Vox
December 16, 2010
The recent proposal by Luxembourg’s prime minister Jean-Claude Juncker and the Italian finance minister, Giulio Tremonti to provide European governments with Eurobonds has sparked debate. According to this column, it will help through financing infrastructure and increasing market liquidity. But because it requires highly-indebted countries to surrender a large chunk of fiscal sovereignty, it is a good idea whose time has not yet come.
The Italian finance minister, Mr. Tremonti and his Luxembourgian counterpart, Mr. Jean-Claude Juncker, in an article which appeared in the Financial Times on 5 December, launched the proposal of establishing a European Debt Agency, which should replace the European Financial Stability Facility, when this expires in 2013. The proposal is not new. The original one goes back to Jacques Delors in the 1980s, and has been recently rejuvenated by the recent Monti Report to President Barroso (Monti 2010, see also Basevi 2006). Initially the idea was intended to provide a new debt instrument for financing pan-European infrastructures.
According to the Tremonti and Juncker version, a new European debt instrument should gradually replace national public debts. Governments should issue half of their new issues in the form of Eurobonds, until these reach 40% of the GDPs of each member country (and of the Eurozone as a whole). Countries that face serious difficulties in accessing capital markets may – in exceptional circumstances – cover 100% of their issues with European debt.

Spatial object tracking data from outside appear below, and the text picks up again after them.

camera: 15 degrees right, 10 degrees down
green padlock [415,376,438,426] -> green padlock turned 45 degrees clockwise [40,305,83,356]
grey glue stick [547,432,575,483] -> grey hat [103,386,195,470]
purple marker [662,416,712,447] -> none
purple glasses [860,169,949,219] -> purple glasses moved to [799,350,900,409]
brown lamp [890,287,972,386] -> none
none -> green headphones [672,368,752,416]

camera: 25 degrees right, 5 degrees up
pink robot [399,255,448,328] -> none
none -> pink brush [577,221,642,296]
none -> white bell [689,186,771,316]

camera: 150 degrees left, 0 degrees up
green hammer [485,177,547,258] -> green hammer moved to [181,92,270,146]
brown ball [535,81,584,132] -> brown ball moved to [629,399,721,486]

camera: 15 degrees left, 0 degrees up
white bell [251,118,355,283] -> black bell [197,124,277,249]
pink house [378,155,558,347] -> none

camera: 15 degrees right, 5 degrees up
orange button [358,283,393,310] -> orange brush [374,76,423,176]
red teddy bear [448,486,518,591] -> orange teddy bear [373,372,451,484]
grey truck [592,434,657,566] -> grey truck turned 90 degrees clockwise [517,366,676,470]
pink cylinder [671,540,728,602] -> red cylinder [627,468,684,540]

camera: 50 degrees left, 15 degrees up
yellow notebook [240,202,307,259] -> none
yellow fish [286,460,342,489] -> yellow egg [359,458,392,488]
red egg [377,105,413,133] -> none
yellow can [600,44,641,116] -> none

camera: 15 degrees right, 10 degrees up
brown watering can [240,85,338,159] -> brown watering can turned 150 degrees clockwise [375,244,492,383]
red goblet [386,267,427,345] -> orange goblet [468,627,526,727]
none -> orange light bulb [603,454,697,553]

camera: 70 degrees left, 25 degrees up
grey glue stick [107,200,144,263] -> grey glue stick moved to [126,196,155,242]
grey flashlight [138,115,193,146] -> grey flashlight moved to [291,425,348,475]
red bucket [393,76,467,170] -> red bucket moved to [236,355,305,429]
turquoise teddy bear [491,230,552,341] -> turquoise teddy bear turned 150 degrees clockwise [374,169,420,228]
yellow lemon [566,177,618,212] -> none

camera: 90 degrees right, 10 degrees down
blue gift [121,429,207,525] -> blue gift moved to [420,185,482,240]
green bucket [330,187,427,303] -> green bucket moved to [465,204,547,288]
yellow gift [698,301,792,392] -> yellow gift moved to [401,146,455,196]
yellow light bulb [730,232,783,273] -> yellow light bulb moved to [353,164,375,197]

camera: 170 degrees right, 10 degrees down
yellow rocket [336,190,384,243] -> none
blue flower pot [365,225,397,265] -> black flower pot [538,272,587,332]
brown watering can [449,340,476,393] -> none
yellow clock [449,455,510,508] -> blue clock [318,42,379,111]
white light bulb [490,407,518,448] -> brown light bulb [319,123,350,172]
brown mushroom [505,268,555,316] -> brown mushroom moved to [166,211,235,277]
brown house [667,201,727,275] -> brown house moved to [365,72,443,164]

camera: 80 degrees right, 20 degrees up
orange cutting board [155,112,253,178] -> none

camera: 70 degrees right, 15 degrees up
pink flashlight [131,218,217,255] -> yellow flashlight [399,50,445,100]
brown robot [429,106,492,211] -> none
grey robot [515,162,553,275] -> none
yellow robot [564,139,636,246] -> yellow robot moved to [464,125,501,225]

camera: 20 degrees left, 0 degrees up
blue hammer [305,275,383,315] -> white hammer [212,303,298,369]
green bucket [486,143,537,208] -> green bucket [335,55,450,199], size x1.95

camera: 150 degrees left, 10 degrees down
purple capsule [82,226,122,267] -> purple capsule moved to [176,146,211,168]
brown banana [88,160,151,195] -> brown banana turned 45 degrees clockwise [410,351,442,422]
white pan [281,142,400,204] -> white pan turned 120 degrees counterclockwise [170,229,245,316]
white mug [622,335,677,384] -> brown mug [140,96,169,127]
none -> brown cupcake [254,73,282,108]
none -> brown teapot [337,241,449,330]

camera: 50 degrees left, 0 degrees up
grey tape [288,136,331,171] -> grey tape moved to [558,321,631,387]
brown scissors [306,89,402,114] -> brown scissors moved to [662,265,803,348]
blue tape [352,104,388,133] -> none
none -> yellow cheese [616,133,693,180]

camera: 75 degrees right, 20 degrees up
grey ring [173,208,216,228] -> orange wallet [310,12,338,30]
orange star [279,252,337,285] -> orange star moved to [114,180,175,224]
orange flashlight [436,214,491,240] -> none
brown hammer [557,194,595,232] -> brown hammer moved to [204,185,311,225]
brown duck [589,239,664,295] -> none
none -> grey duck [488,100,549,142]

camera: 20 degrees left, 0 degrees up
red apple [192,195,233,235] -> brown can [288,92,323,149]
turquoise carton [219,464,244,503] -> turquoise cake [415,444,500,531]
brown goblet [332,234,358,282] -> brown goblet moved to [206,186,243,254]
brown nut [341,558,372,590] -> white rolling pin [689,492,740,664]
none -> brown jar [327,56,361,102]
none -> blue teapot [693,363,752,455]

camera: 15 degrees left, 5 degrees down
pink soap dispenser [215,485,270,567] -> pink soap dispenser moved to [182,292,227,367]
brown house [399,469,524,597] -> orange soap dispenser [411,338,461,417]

The proponents argue that the Eurobonds would achieve two important objectives:
- Creation of a bond market comparable, in size and liquidity, to the US Treasury Bill market; and
- Termination of speculative attacks against sovereign debts in the Eurozone.
Despite these proclaimed virtues, the proposal was immediately rejected by Chancellor Merkel and President Sarkozy.
The plan’s critics have argued that the new bonds would weaken the market incentives for fiscal discipline, by allowing spendthrift governments to borrow at lower costs, and would penalise virtuous countries, whose borrowing costs would likely rise.
This moral hazard problem is important, but two issues deserve far more attention – fiscal sovereignty, and default.